Europe, de l’avantage d’être ensemble

L’UE est-elle un obstacle ou un avantage ? Ce fut l’objet d’un débat au Centre culturel de Milan entre Gideon Rachman (Financial Times), Ferruccio De Bortoli (Corriere della Sera) et Fernando de Haro (Radio COPE)
Maurizio Vitali

En fin de compte, l’Union européenne est-elle une bonne affaire ou un handicap pour les différents pays membres ? Et quel sera le futur de l’UE, déchirée comme elle l’est entre croissance et dépression, confiance et scepticisme ? Telles étaient les questions, d’un intérêt évident dans le contexte des élections au Parlement européen de Strasbourg, qui ont été posées à trois prestigieux journalistes de trois grands pays européens. Cela s’est passé le 8 mai lors de la quatrième et dernière table ronde du cycle de conférence intitulé « Sous le ciel de l’Europe ». Gideon Rachman (Financial Times, Royaume-Uni), Ferruccio De Bortoli (Corriere della Sera, Italie) et Fernando de Haro (Radio COPE, Espagne) étaient invités par le Centre culturel de Milan et la Fondation pour la subsidiarité.

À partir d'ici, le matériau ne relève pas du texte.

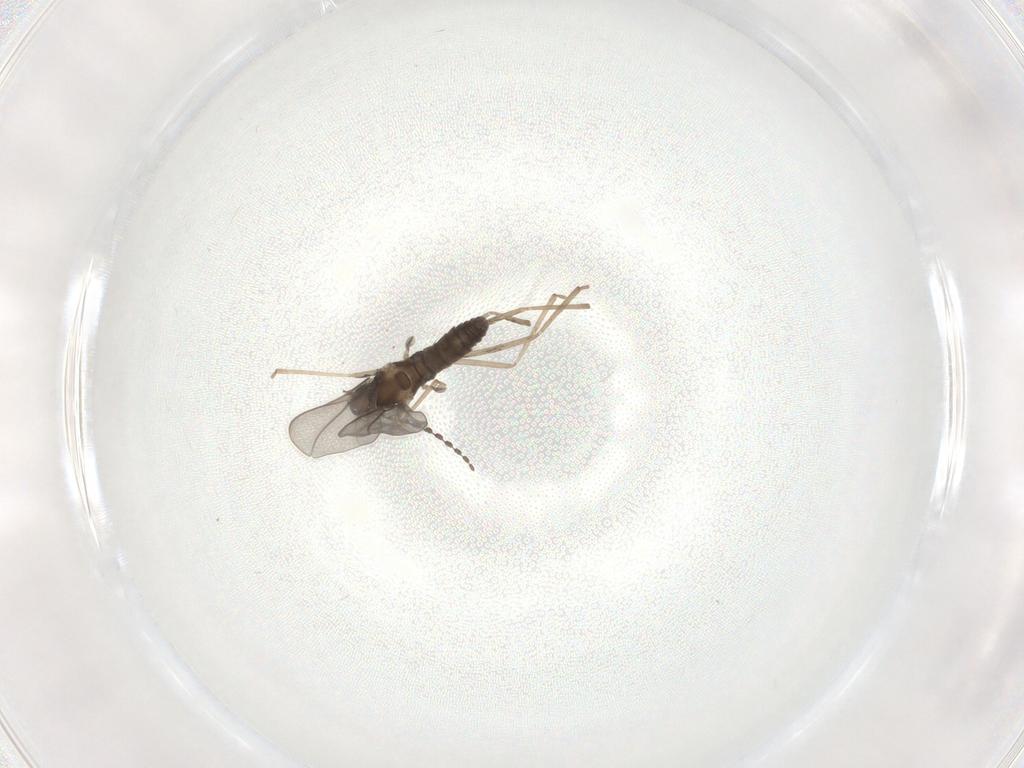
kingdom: Animalia
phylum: Arthropoda
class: Insecta
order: Diptera
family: Cecidomyiidae
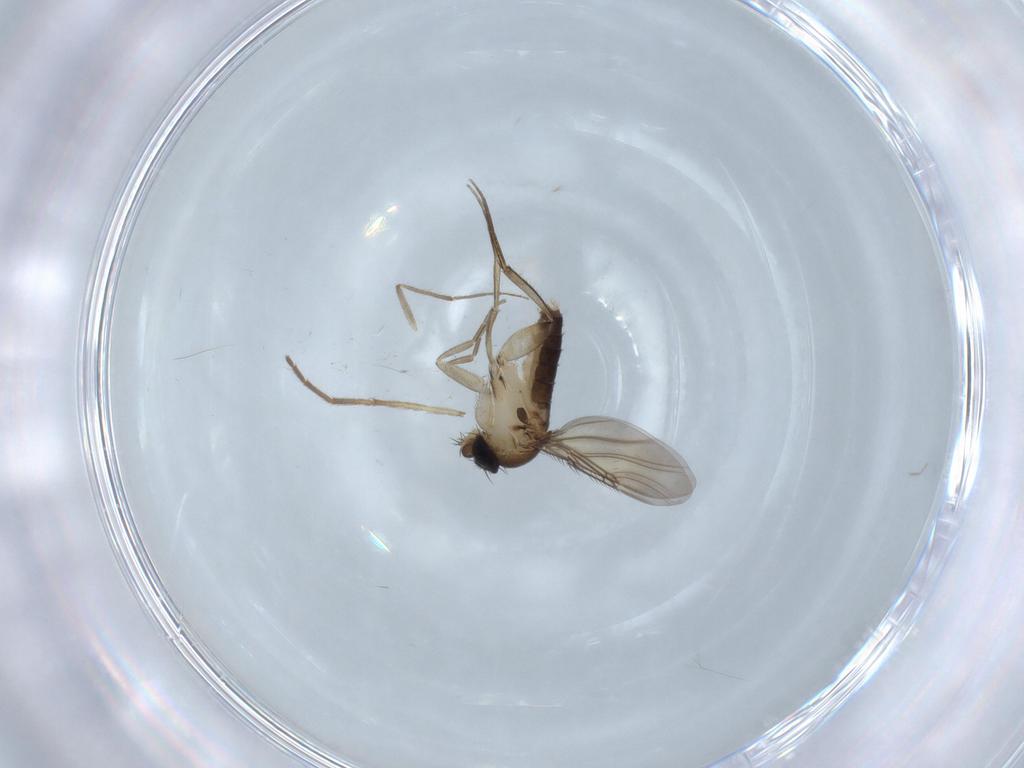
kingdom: Animalia
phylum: Arthropoda
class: Insecta
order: Diptera
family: Phoridae
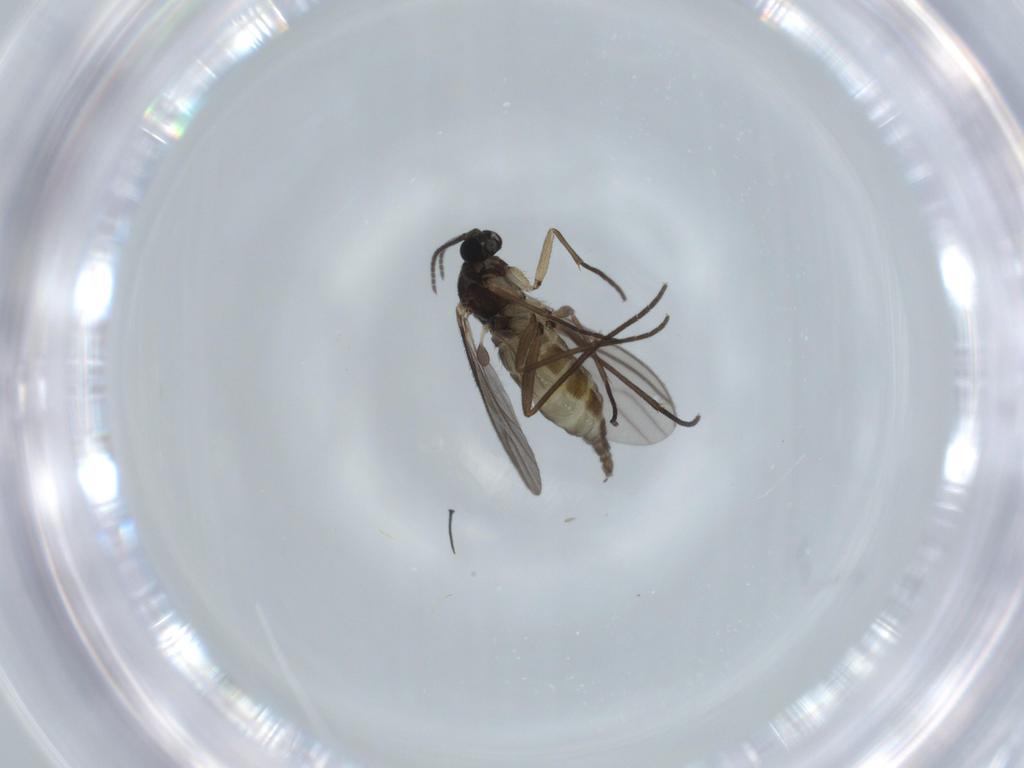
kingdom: Animalia
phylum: Arthropoda
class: Insecta
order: Diptera
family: Sciaridae
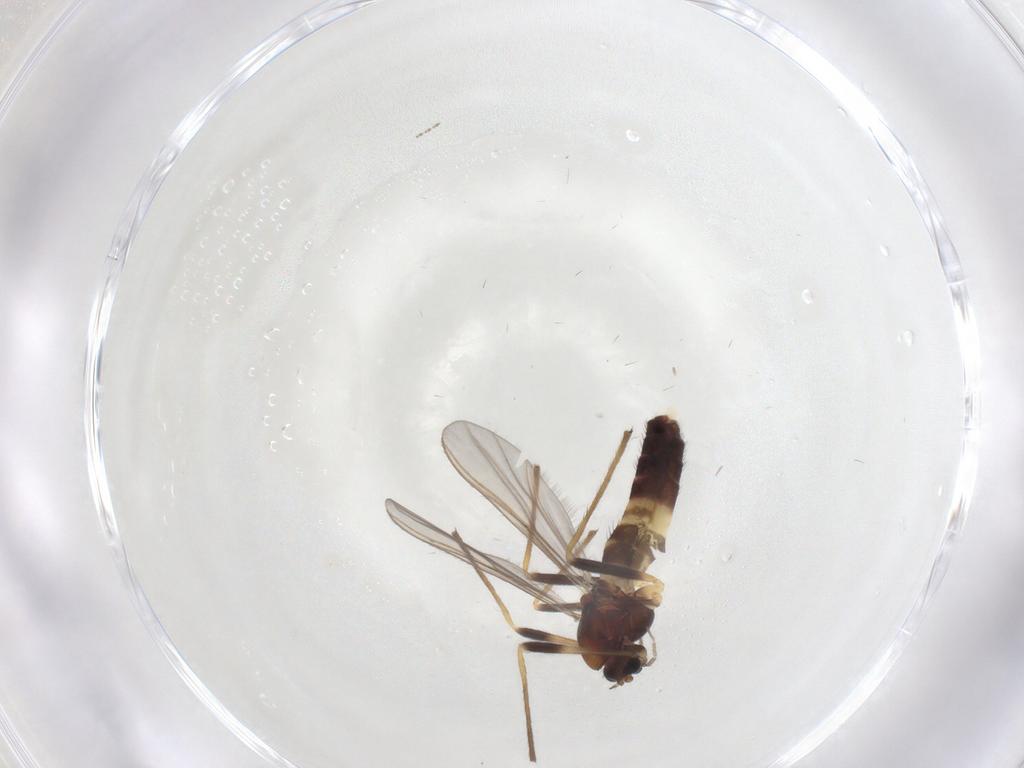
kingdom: Animalia
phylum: Arthropoda
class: Insecta
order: Diptera
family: Chironomidae
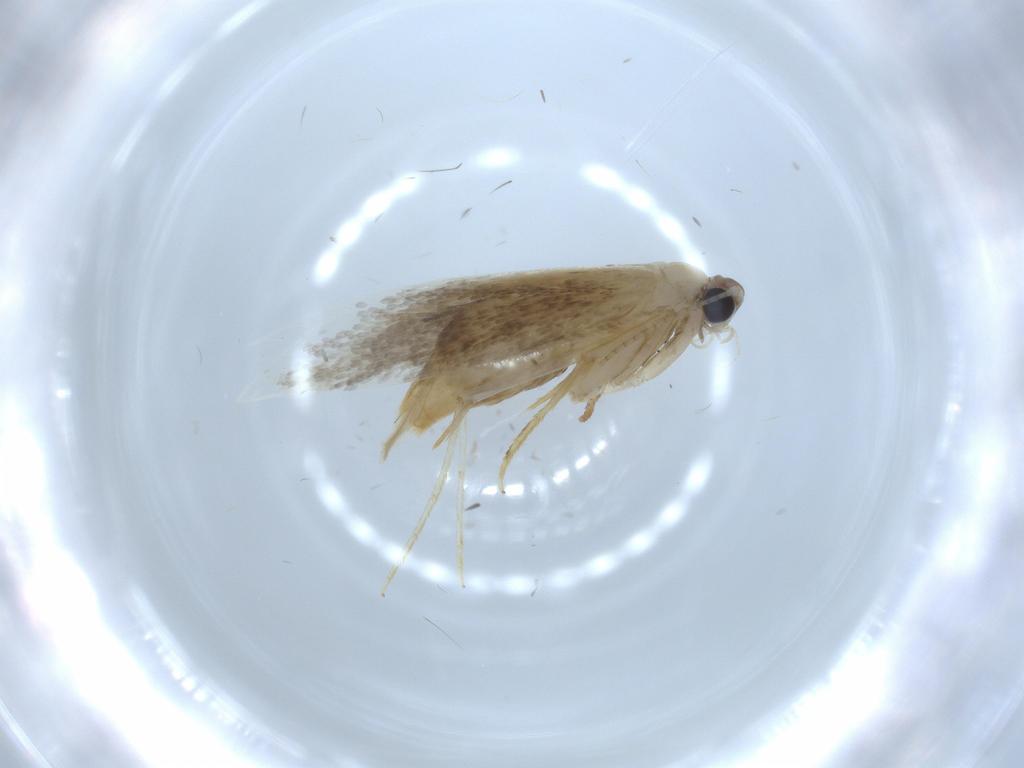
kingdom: Animalia
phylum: Arthropoda
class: Insecta
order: Lepidoptera
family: Tineidae
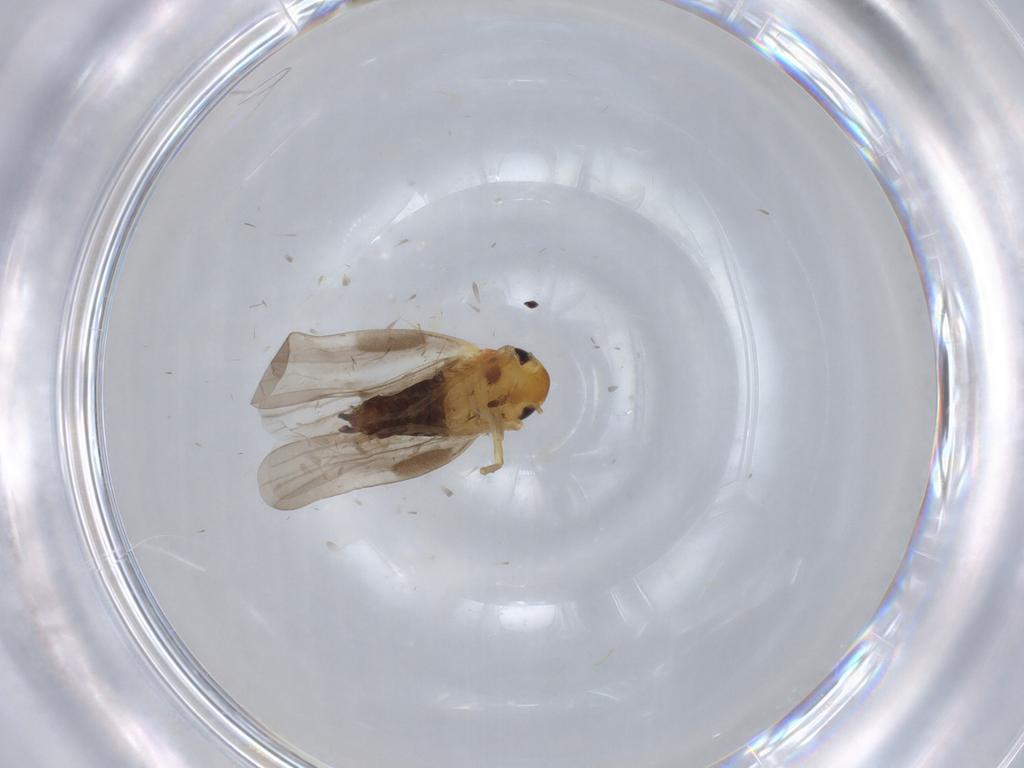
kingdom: Animalia
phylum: Arthropoda
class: Insecta
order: Hemiptera
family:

Le modérateur de la soirée était Bernhard Scholz, président de la Compagnie des œuvres.

Le point de départ de la soirée était le Brexit, facteur économique et politique déterminant du moment, dont le destin est difficile à prévoir. Rachman envisage trois scénarios avec le même taux de probabilité : la sortie de la Grande-Bretange de l’UE avec un accord (mais lequel ?), la sortie sans accord mais « avec des conséquences économiques gravissimes » ou le recours à un nouveau référendum. Mais pourquoi les Anglais ont-ils choisi cette voie qui apparaît en ce moment pour le moins aventureuse ? « D’un côté parce que s’est renforcée une méfiance traditionnelle, un euroscepticisme qui avait déjà tenu le Royaume-Uni à l’écart de l’euro et du traité de Schengen. Beaucoup en Angleterre ont pensé que l’alliance atlantique avec les USA (et l’intérêt pour les marchés asiatiques) était préférable à l’alliance européenne », a expliqué Rachman : « Il y a cependant un fort courant opposé au Brexit et en ce moment les Anglais sont divisés en deux camps égaux ». D’autre part, a continué Rachman, « le Brexit est le reflet de la crise qui touche tous les pays européens. Qu’on pense au bras de fer avec les indépendantistes catalans en Espagne, à la croissance de l’extrême-droite dans le monde germanique, à la révolte des gilets jaunes en France, aux pulsions anti-démocratiques de la Pologne et de la Hongrie. Dans quasiment tous les pays européens, les partis de centre-gauche et de centre-droit traditionnellement favorables à l’Europe sont en perte de vitesse alors que les extrémistes anti-européens progressent».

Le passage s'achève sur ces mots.